The elections are being held less than two months after the signing of the Palestinian-Israeli accord on 13 September. Yet the shockwaves from this political earthquake have scarcely crossed the Jordan valley, the topographical boundary between the Palestinians on the West Bank and the Transjordanians of the East Bank. The peace accord is hardly an issue. Projections that the elections would be a plebiscite on the accord have not been realised.
Rather, the issues are bread-and- butter ones, of livelihoods and jobs in a country hard hit by the loss of its main export market, Iraq. There is a curious symmetry. Four years ago, the King announced elections as a safety valve after the eruption of food riots in Maan in the south. Then the issue was as much the question of popular participation in the decision-making process - always a sensitive issue in an Arab world still largely ruled by despots, military officers and minor sultans - as demands for basic human needs.
Much has changed in the past four years. The fall of the Berlin Wall, the end of the Soviet counterweight to US influence, the Gulf war, the peace process with Israel - all have had a big impact on Jordan. The King may, as his spokesmen insist, have made a full recovery from cancer, but his illness focused attention once more on his mortality and the succession.
The 1989 elections, the country's first for more than 30 years, were viewed inside and outside Jordan as a considerable advance for two reasons. First, they were conducted in an atmosphere of freedom and fairness almost unparalleled in the Arab world, where elections when held have a curious propensity to return a Hosni Mubarak or a Hafez al-Assad with an unlikely majority of 99.85 per cent.
Second, they also allowed in a large number of Islamic fundamentalist candidates. At first the liberal bourgeoisie was aghast at the unexpected scale of the fundamentalist gains, but soon realised that King Hussein's handling of the rising Islamic current by co-opting it into parliament was far preferable to the heavy-handed ineptitude of the Algerian or Egyptian authorities.

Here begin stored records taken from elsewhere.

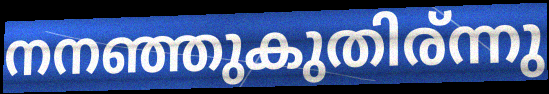
നനഞ്ഞുകുതിര്ന്നു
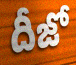
దీజో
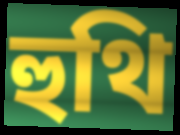
হুথি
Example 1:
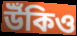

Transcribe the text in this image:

উঁকিও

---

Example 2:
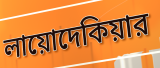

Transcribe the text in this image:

লায়োদেকিয়ার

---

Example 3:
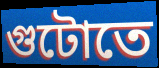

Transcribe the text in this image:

গুটোতে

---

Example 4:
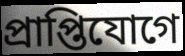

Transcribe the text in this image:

প্রাপ্তিযোগে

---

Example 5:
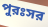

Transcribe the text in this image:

পুরঃসর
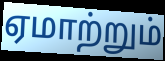
ஏமாற்றும்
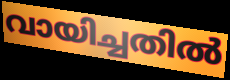
വായിച്ചതിൽ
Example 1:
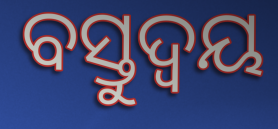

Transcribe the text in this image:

ବସ୍ତୁଦ୍ୱୟ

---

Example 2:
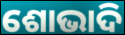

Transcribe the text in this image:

ଶୋଭାଦି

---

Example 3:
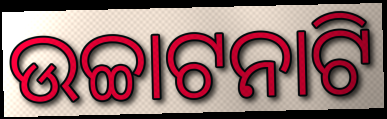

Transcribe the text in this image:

ଉଚ୍ଚାଟନାଟି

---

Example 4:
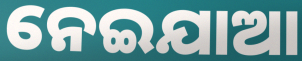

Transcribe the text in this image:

ନେଇଯାଆ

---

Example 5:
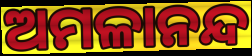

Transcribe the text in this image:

ଅମଳାନନ୍ଦ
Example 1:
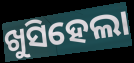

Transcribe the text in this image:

ଖୁସିହେଲା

Yet if the participation of parties for the first time is in theory a progressive step, the change in the electoral law will have a regressive effect in practice. With one stroke of the royal pen, King Hussein in September signed the amendment of the electoral law. Hitherto, voters could cast votes for as many as nine candidates in the larger constituencies, where several seats were at stake. In 1989, this rule favoured the Islamic bloc, with its better organisation and tactical voting, over the other candidates, who were hopelessly divided. Some 22 members of the Muslim Brotherhood were elected, as well as 11 independent fundamentalists, out of a total of 80 parliamentary seats. In today's election, 550 candidates are standing for the same number of seats.
Under the new law, each registered elector will have only one vote. This will result in voters in a traditional tribal country voting for their first focus of loyalty - the tribe or clan or family - rather than any ideological or party affiliation. So although the legalisation of parties was an advance, the amendment accentuates the existing structure of the tribal society.

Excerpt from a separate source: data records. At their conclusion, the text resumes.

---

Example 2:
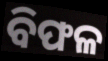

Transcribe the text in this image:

ବିଫଳ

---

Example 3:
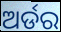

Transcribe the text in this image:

ଅର୍ଡର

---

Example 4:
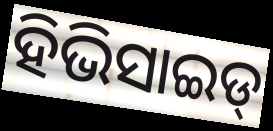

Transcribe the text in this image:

ହିଭିସାଇଡ୍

As one commentator put it: 'The dominant reality is that traditional social and cultural factors remain far stronger determinants of our national character than ideological sentiment or modern political and institutional structures.'
People are moved more by blood ties than political slogans. That is not to say that there is not competition within tribal groups. In some cases half a dozen candidates from one tribe are courting the same votes. Personalities rather than policies are likely to triumph. And the way tribal members vote in Maan or Kerak has more to do with anthropology than the building of freestanding institutions.
The main losers are expected to be candidates from the Islamic trend campaigning as the Islamic Action Front, which will be unable to exercise a block vote.

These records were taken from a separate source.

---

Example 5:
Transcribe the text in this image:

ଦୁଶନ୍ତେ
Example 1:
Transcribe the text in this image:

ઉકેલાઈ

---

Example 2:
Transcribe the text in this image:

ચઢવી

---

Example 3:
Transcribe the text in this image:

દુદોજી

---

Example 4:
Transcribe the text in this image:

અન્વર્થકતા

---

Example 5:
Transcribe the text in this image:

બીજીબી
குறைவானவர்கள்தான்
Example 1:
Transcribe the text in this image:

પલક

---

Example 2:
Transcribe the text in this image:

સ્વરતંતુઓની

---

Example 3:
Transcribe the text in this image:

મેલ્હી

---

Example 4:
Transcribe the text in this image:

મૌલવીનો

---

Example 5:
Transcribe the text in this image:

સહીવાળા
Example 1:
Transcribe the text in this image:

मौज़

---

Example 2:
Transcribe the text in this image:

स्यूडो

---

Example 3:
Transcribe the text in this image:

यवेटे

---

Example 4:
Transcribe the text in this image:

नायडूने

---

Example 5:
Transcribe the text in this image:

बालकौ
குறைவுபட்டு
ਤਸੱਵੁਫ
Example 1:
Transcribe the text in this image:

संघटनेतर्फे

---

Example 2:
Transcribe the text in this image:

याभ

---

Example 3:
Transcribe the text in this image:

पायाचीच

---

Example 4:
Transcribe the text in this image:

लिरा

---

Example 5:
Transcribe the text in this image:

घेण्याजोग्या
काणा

Yet though the elections are lacking in the fervid spirit of 1989, and are without the all-consuming national issues, they do represent an enhancement of a process to which King Hussein has expressed his commitment. On the one hand, he is laying down the foundations for stronger institutions to buttress the succession. On the other hand, he needs a more pliable parliament this time round to approve and ratify an accord with Israel which is due to be signed during this term.
The danger, however, in the way democratic rules have been manipulated to serve this policy is that this has bred disillusionment with the political system. People accept that the King and the palace still control matters of defence, security and foreign policy. The outgoing parliament had only limited powers of investigation and approval. With growing concern about day-to-day living, and no outlet in real political activity, the population could quite easily once more erupt in outbreaks of civil unrest.